Эта мысль металась раненным зверем, рвалась, билась обломанными когтями о сам разум, изводила и не давала покоя с того самого мгновения, как Иоанн простился с Андреем. Сердце его знало и чётко твердило, что отныне не встретятся они боле, что эти узы, что были крепче братских, навеки оборваны.
Лишь сейчас в памяти Иоанна всплывало то, чего царь не хотел помнить. Он вспоминал застолья, с которых Курбский вставал и уходил, не откланявшись. Царь помнил, как утомлённый зрелищем казни искал взглядом подле себя Андрея и не находил, ибо тот покидал Иоанна, но царь не желал видеть знаки судьбы, читать между строк.
Треск отрезвил разум Иоанна, который заслонял всё мутной пеленой. Чернила растекались по его пальцам, которые сжали перо слишком сильно. Царь замер, глядя, как под его рукой разрастается чёрная лужица, прилипая к чёрному длинному рукаву его монашеского одеяния.

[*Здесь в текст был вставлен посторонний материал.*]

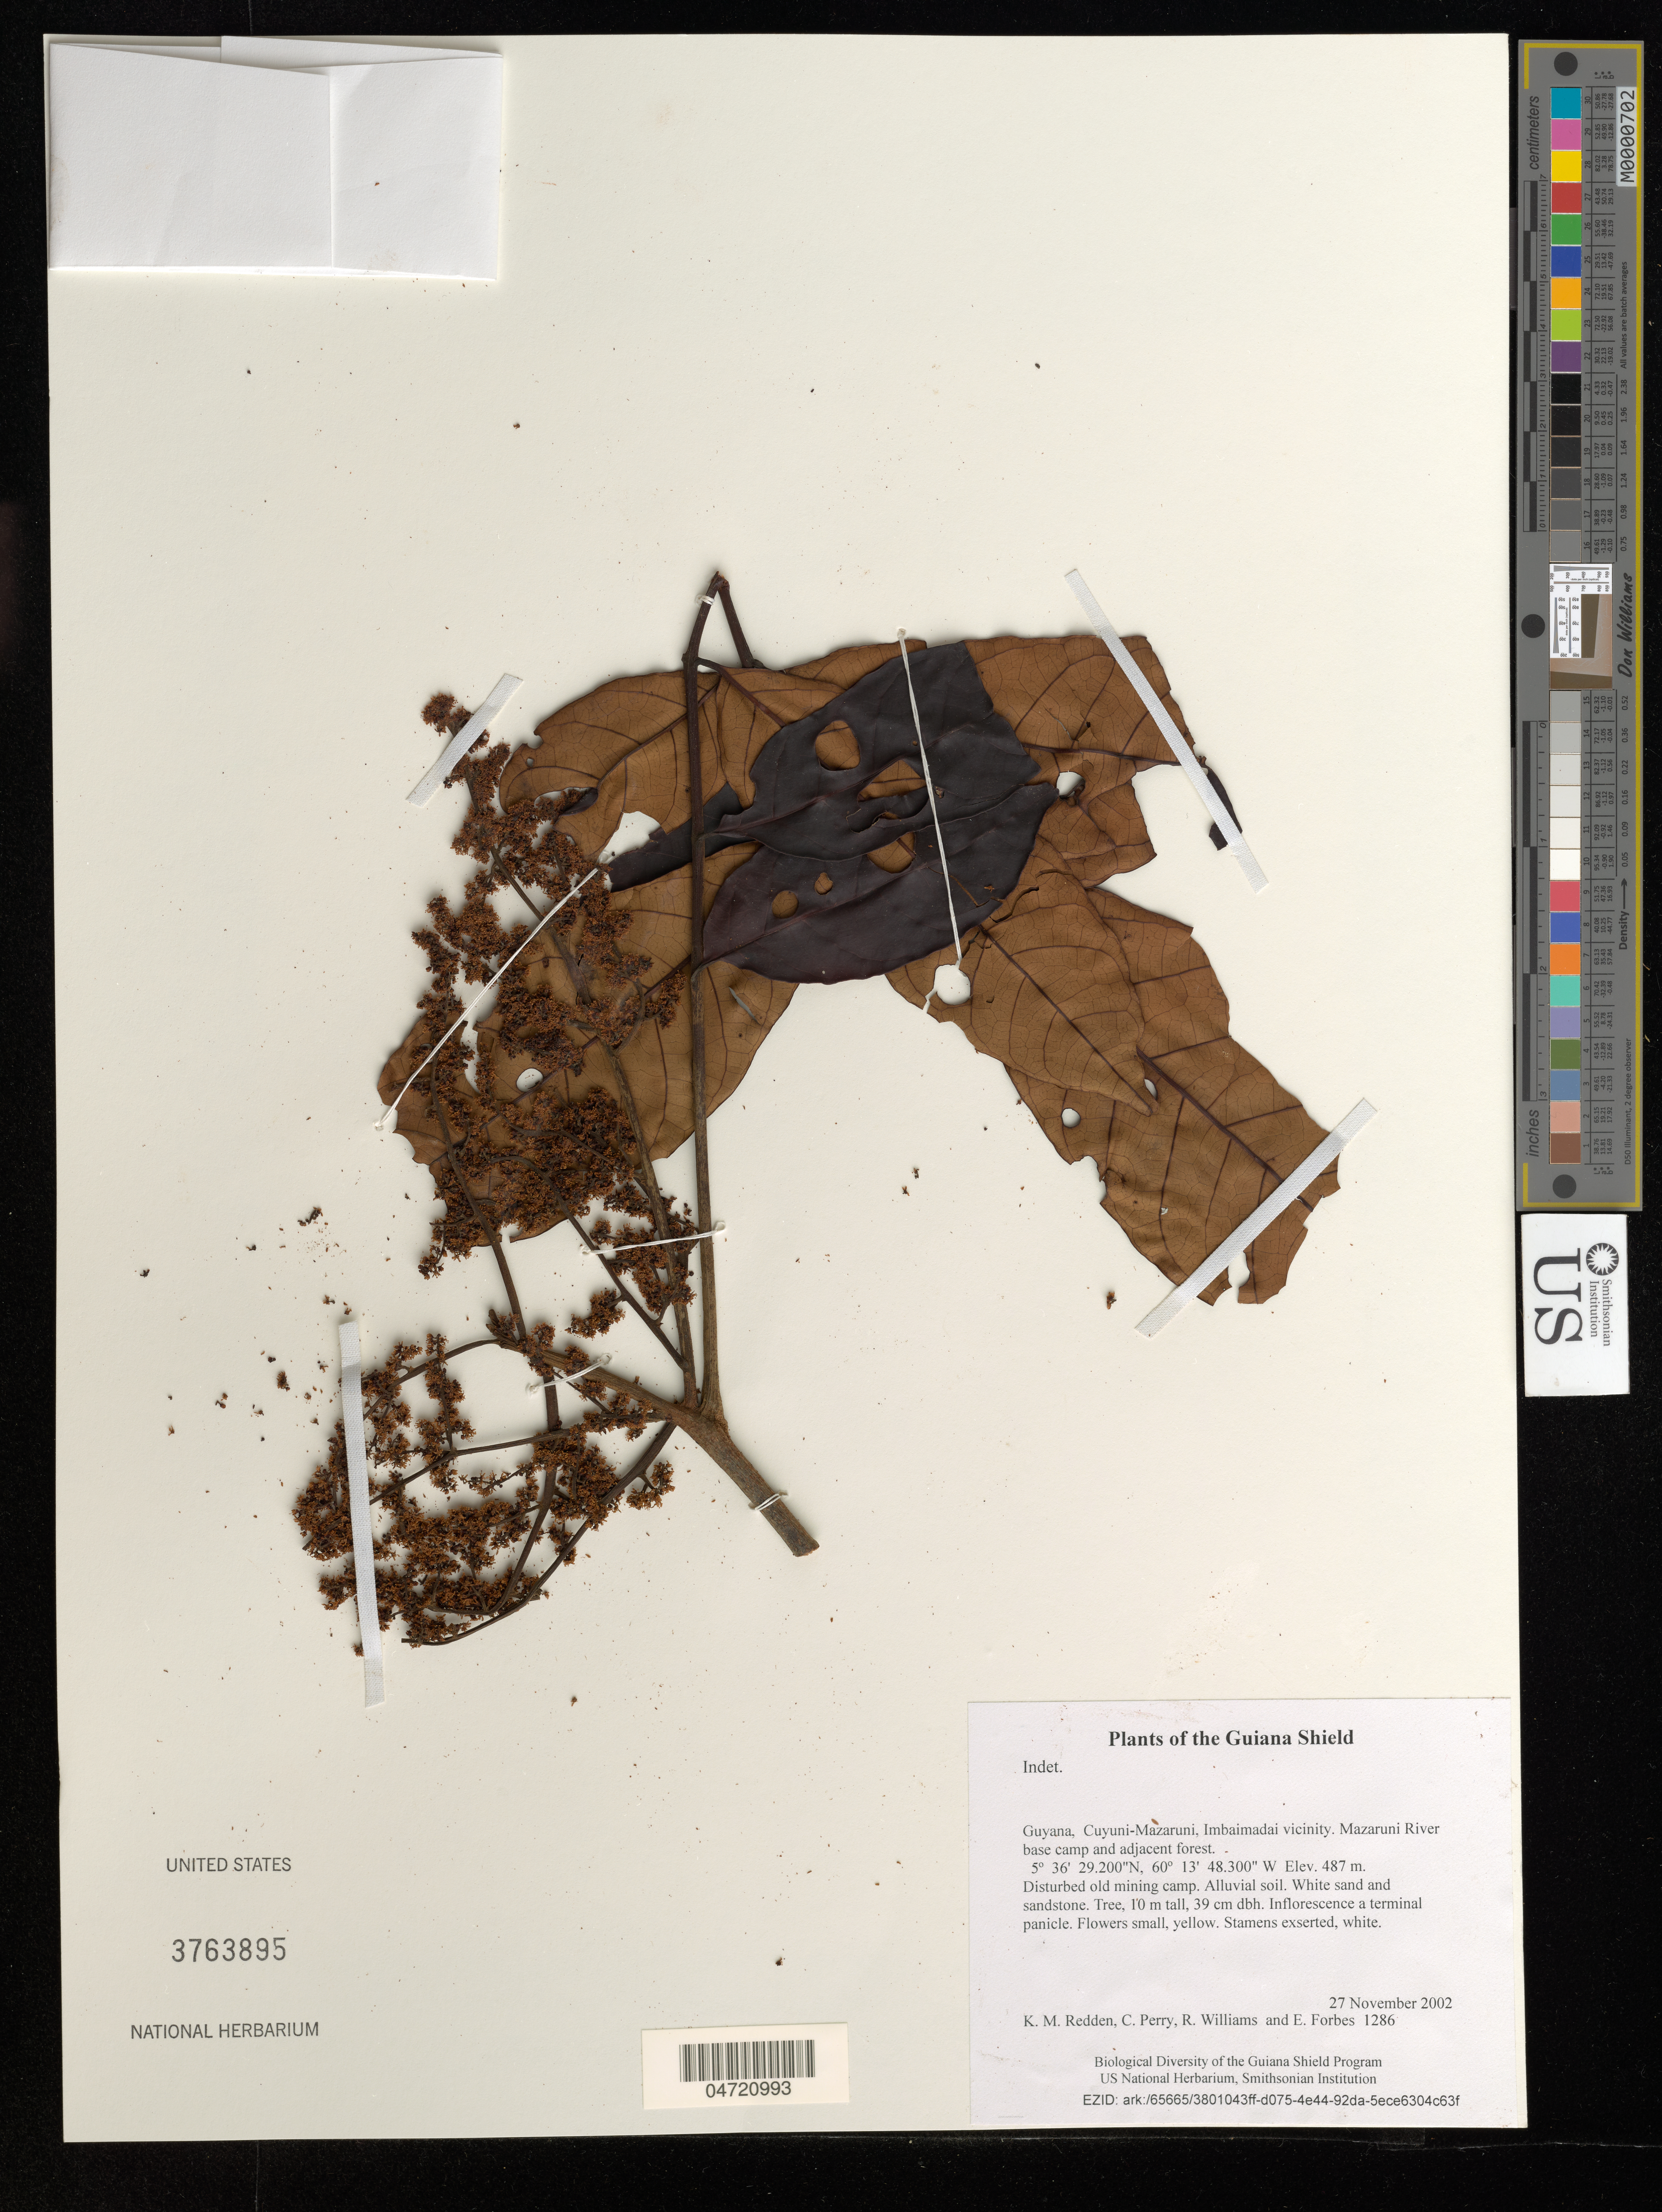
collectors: K. M. Redden, C. Perry, R. Williams & E. Forbes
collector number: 1286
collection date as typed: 27 November 2002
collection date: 2002-11-27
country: Guyana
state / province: Cuyuni-Mazaruni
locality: Imbaimadai vicinity. Mazaruni River base camp and adjacent forest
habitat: Disturbed old mining camp. Alluvial soil. White sand and sandstone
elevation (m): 487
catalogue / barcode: US 3763895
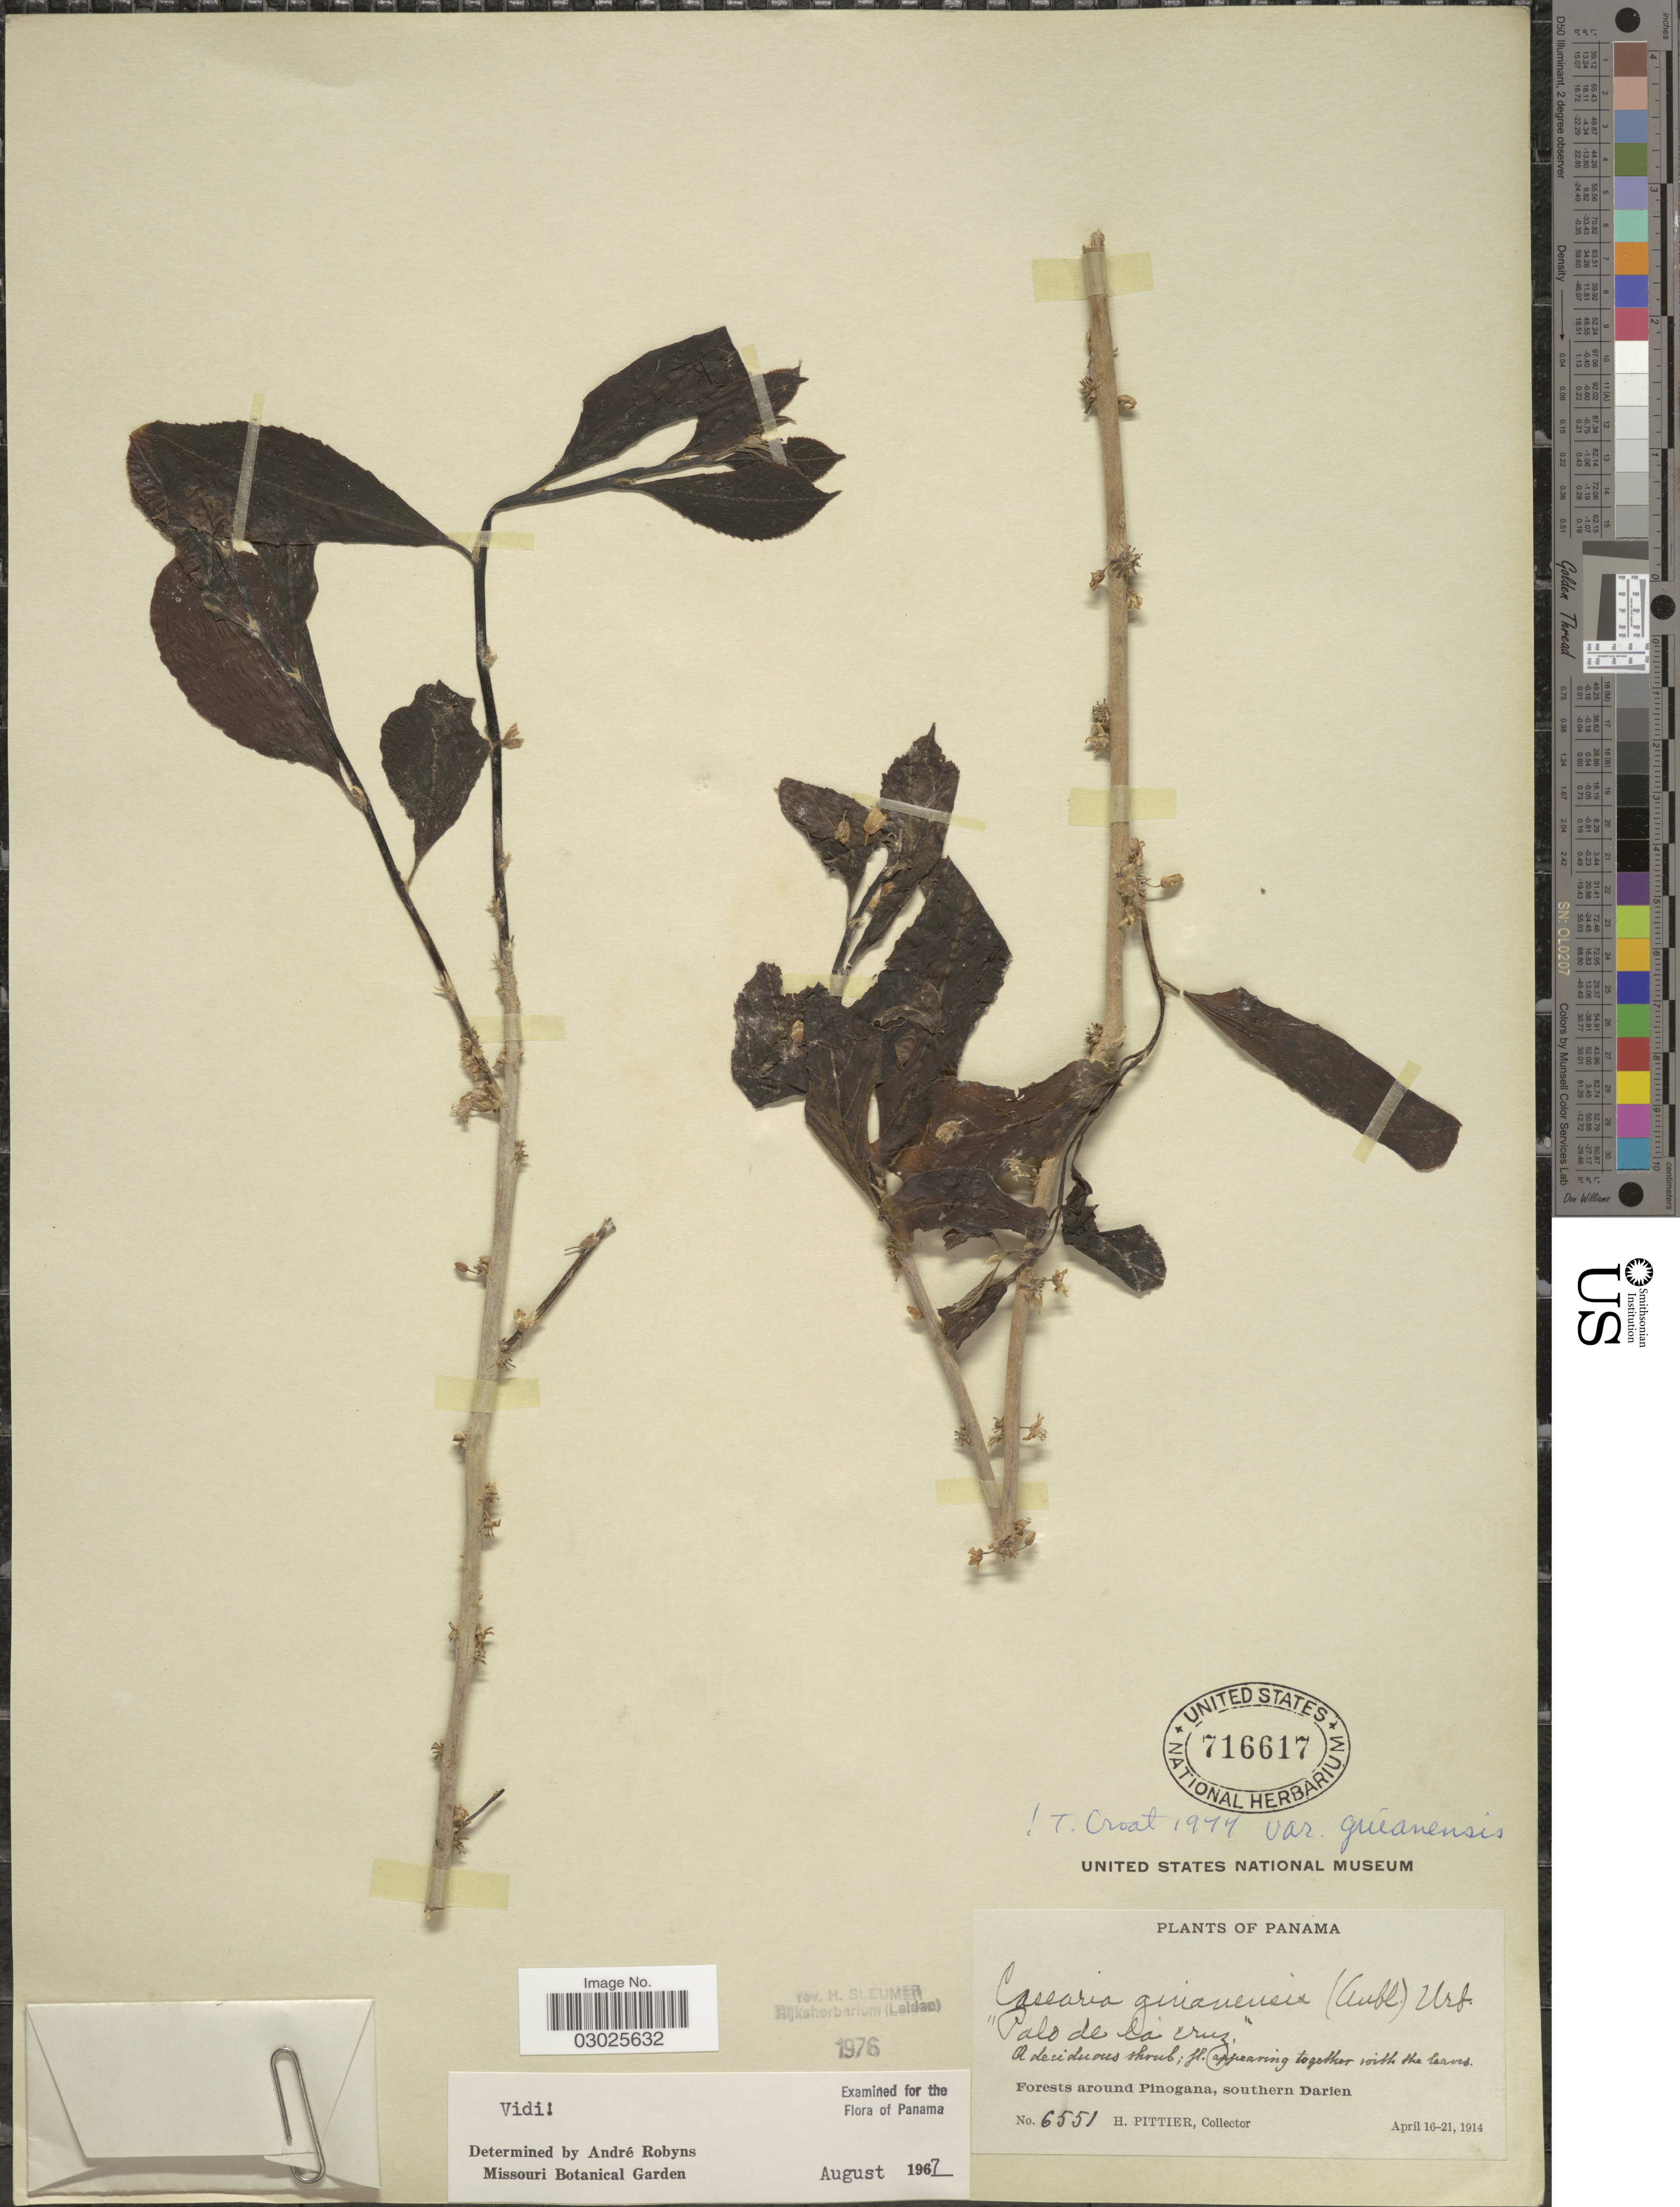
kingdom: Plantae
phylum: Tracheophyta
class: Magnoliopsida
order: Malpighiales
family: Salicaceae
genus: Casearia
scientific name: Casearia guianensis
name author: (Aubl.) Urb.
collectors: H. F. Pittier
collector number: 6551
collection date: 1914-04-16/1914-04-21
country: Panama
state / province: Darién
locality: Forests around Pinogana, southern Darien.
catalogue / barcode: US 716617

В момент всё стихло, дрожь прошла, а рука обмякла, точно царь испустил свой дух. Не мог Иоанн сказать, сколько времени это длилось, но, когда разум и тело государя вновь наполнилися жизнью, он, точно впервые, оглядел свой кабинет.
Один вид этих книг и писем давили, точно каменная плита. Сейчас, сидя в своих покоях, дух Иоанна подобился слабому дрожащему огню свечи, который не был в силах прорваться сквозь сгустившийся на него сумрак. Робкие лучи света силились пробиться, но мрак не отступал.